In [16]: grid = xgcm.Grid(ds, face_connections=face_connections)

In [17]: grid
Out[17]: 
<xgcm.Grid>
Y Axis (periodic):
  * center   y --> left
  * left     yl --> center
X Axis (periodic):
  * center   x --> left
  * left     xl --> center

For a real-world example of how to use face connections, check out the MITgcm ECCOv4 example.

Face Connections Spec

Because of the diversity of different model grid topologies, xgcm tries to avoid making assumptions about the nature of the connectivity between faces. It is up to the user to specify this connectivity via the face_connections dictionary. The face_connections dictionary has the following general stucture

{'<FACE DIMENSION NAME>':
    {<FACE DIMENSION VALUE>:
         {'<AXIS NAME>': (<LEFT CONNECTION>, <RIGHT CONNECTION>),
          ...}
    ...
}

<LEFT CONNECTION>> and <RIGHT CONNECTION> are either None (for no connection) or a three element tuple with the following contents

(<FACE DIMENSION VALUE>, `<AXIS NAME>`, <REVERSE CONNECTION>)

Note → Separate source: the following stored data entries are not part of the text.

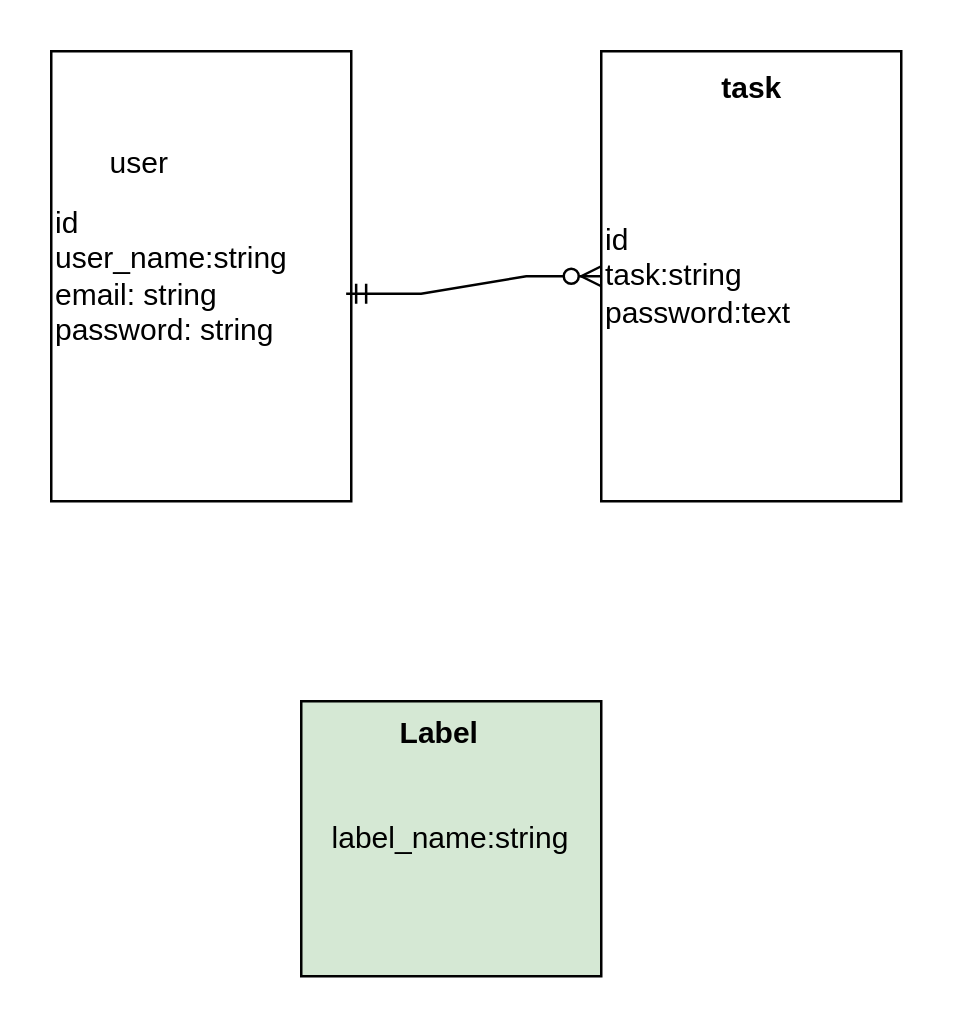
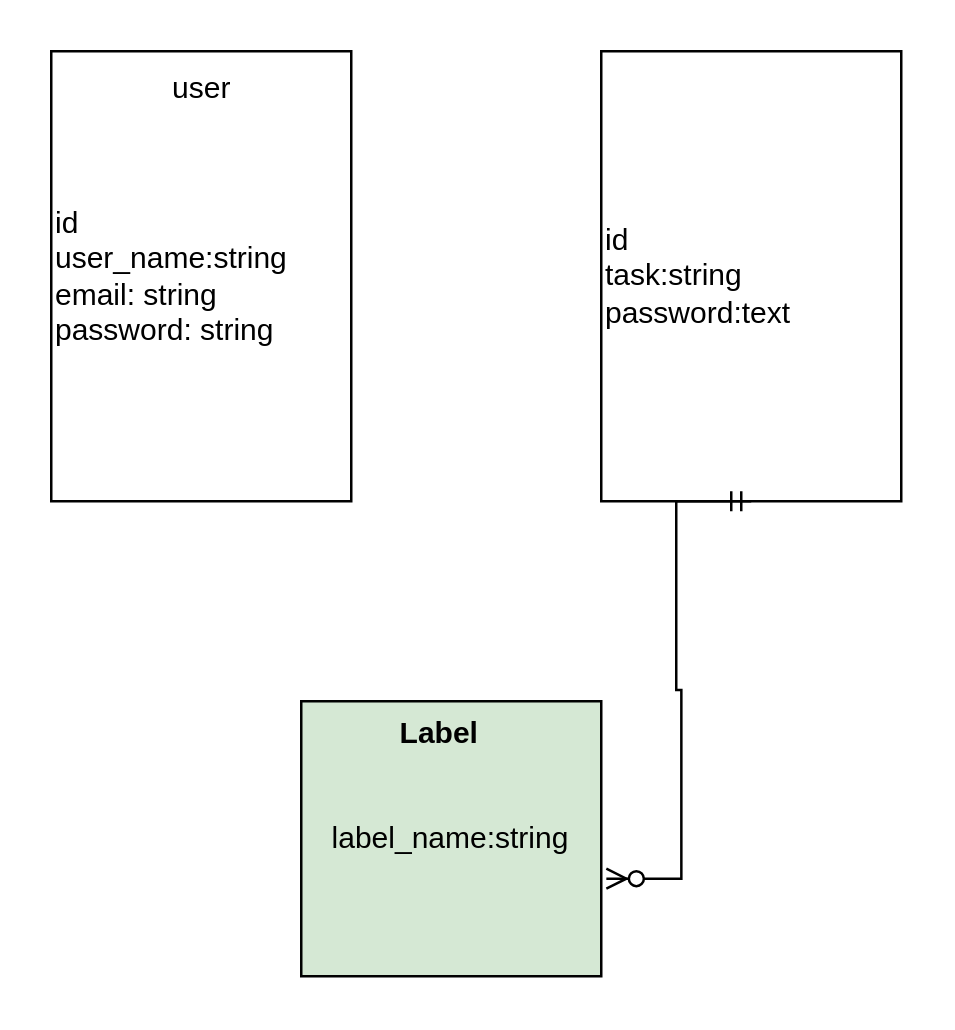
  <mxCell id="0" />
  <mxCell id="1" parent="0" />
  <mxCell id="2" value="id&lt;br&gt;user_name:string&lt;br&gt;email: string&lt;br&gt;password: string" style="rounded=0;whiteSpace=wrap;html=1;align=left;" vertex="1" parent="1"><mxGeometry x="20" y="20" width="120" height="180" as="geometry" /></mxCell>
- <mxCell id="3" value="user" style="text;html=1;align=center;verticalAlign=middle;resizable=0;points=[];autosize=1;strokeColor=none;fillColor=none;" vertex="1" parent="1"><mxGeometry x="30" y="50" width="50" height="30" as="geometry" /></mxCell>
+ <mxCell id="3" value="user" style="text;html=1;align=center;verticalAlign=middle;resizable=0;points=[];autosize=1;strokeColor=none;fillColor=none;" vertex="1" parent="1"><mxGeometry x="55" y="20" width="50" height="30" as="geometry" /></mxCell>
  <mxCell id="4" style="edgeStyle=orthogonalEdgeStyle;rounded=0;orthogonalLoop=1;jettySize=auto;html=1;exitX=0.5;exitY=1;exitDx=0;exitDy=0;" edge="1" parent="1" source="2" target="2"><mxGeometry relative="1" as="geometry" /></mxCell>
  <mxCell id="5" value="id&lt;br&gt;task:string&lt;br&gt;password:text" style="rounded=0;whiteSpace=wrap;html=1;align=left;" vertex="1" parent="1"><mxGeometry x="240" y="20" width="120" height="180" as="geometry" /></mxCell>
- <mxCell id="6" value="&lt;b&gt;task&lt;/b&gt;" style="text;html=1;align=center;verticalAlign=middle;resizable=0;points=[];autosize=1;strokeColor=none;fillColor=none;" vertex="1" parent="1"><mxGeometry x="275" y="20" width="50" height="30" as="geometry" /></mxCell>
  <mxCell id="7" value="label_name:string" style="rounded=0;whiteSpace=wrap;html=1;fillColor=#d5e8d4;" vertex="1" parent="1"><mxGeometry x="120" y="280" width="120" height="110" as="geometry" /></mxCell>
  <mxCell id="8" value="&lt;b&gt;Label&lt;/b&gt;" style="text;html=1;align=center;verticalAlign=middle;resizable=0;points=[];autosize=1;strokeColor=none;fillColor=none;" vertex="1" parent="1"><mxGeometry x="150" y="278" width="50" height="30" as="geometry" /></mxCell>
- <mxCell id="9" value="" style="edgeStyle=entityRelationEdgeStyle;fontSize=12;html=1;endArrow=ERzeroToMany;startArrow=ERmandOne;rounded=0;exitX=0.983;exitY=0.539;exitDx=0;exitDy=0;exitPerimeter=0;" edge="1" parent="1" source="2" target="5"><mxGeometry width="100" height="100" relative="1" as="geometry"><mxPoint x="200" y="330" as="sourcePoint" /><mxPoint x="300" y="230" as="targetPoint" /></mxGeometry></mxCell>
+ <mxCell id="10" value="" style="edgeStyle=entityRelationEdgeStyle;fontSize=12;html=1;endArrow=ERzeroToMany;startArrow=ERmandOne;rounded=0;exitX=0.5;exitY=1;exitDx=0;exitDy=0;entryX=1.017;entryY=0.645;entryDx=0;entryDy=0;entryPerimeter=0;" edge="1" parent="1" source="5" target="7"><mxGeometry width="100" height="100" relative="1" as="geometry"><mxPoint x="158" y="137" as="sourcePoint" /><mxPoint x="260" y="130" as="targetPoint" /></mxGeometry></mxCell>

<FACE DIMENSION VALUE> tells which face this face is connected to. <AXIS NAME> tells which axis on that face is connected to this one. <REVERSE CONNECTION> is a boolean specifying whether the connection is “reversed”. A normal (non reversed) connection connects the right edge of one face to the left edge of another face. A reversed connection connects left to left, or right to right.

Note

We may consider adding standard face_connections dictionaries for common models (e.g. MITgcm, GEOS, etc.) as a convenience within xgcm. If you would like to pursue this, please open a github issue.